The empirical evidence on the impact of automation and technology on jobs is mixed. In the short term, some workers are more vulnerable to displacement, so there are likely to be transition costs leading to undesirable consequences of lost income, income polarisation and rising inequality.
In the long run, however, technological advances boost productivity, which over time creates new jobs, allowing incomes and living standards to rise.
A 2017 RIETI discussion paper, using Japanese prefectural data, found increased robot density in manufacturing to be associated not only with greater productivity but also with local gains in employment and wages. This suggests embracing innovation outside of manufacturing should also provide long-term dividends. Technical innovation is also necessary to help alleviate a declining workforce.
That said, the Japanese government will need to carefully manage the transition.
Strong and effective social safety nets will be crucial to support workers displaced or disadvantaged. In addition, the government can take a proactive position in educating and reskilling workers to enable them to take advantage of jobs in a high-tech world.

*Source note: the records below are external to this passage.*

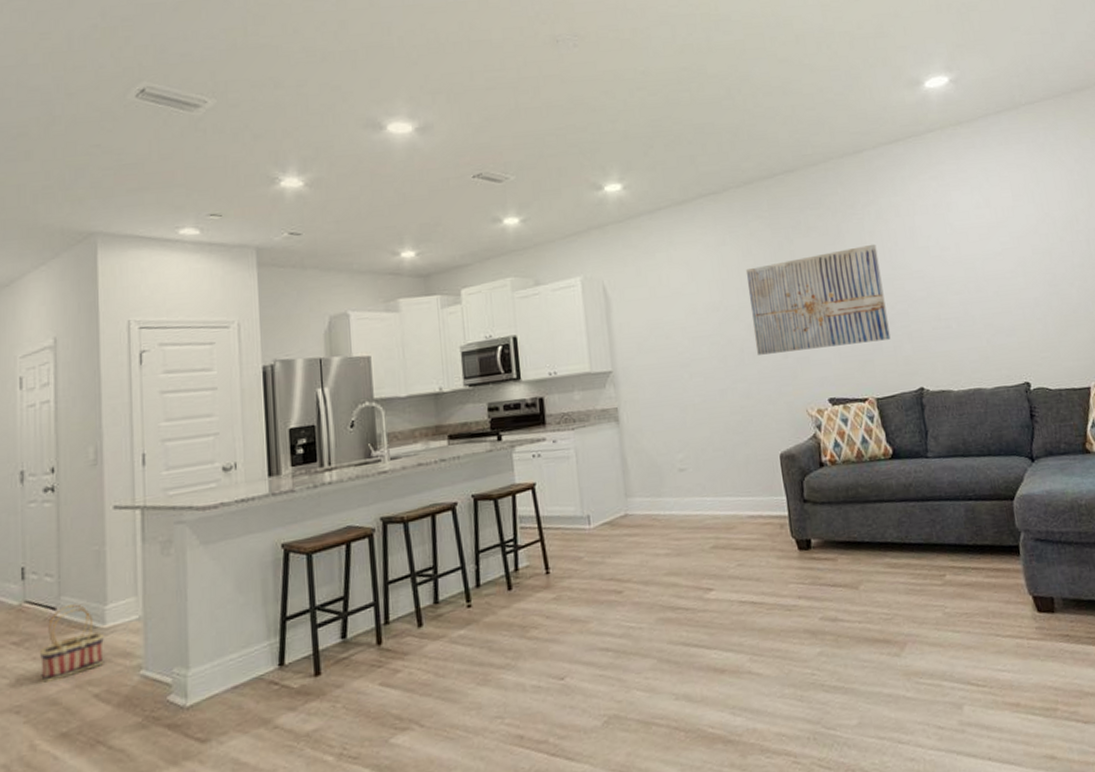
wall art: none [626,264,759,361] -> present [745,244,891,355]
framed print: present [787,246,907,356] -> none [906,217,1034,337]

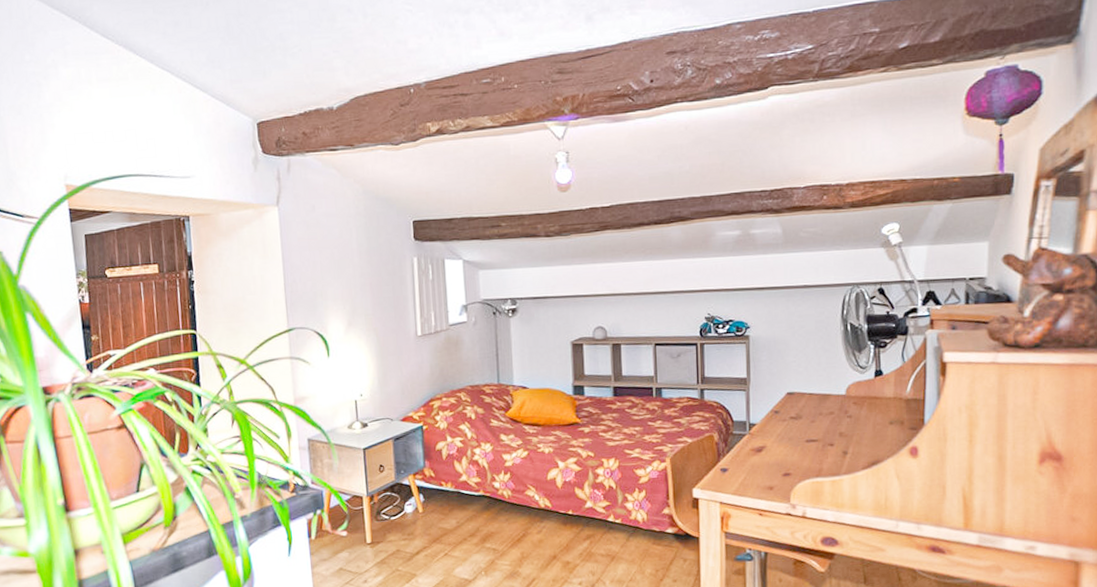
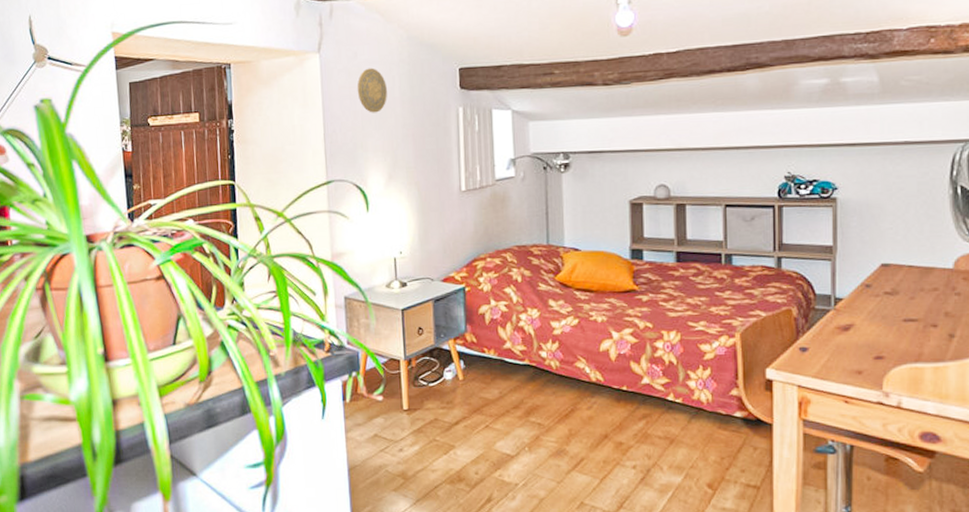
decorative plate: none [315,220,345,264] -> present [357,67,387,113]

Increasing technological change in Japan will affect a spectrum of industries and improve quality of living. Japan is a relatively unique case in the world given its negative labour-force dynamics.
Productivity supported by investment in automation, AI and technology will need to feature strongly as an engine supporting long-term economic growth. Japan’s experience could hold valuable lessons for economies such as China, South Korea and Europe, which are facing similar demographic trends.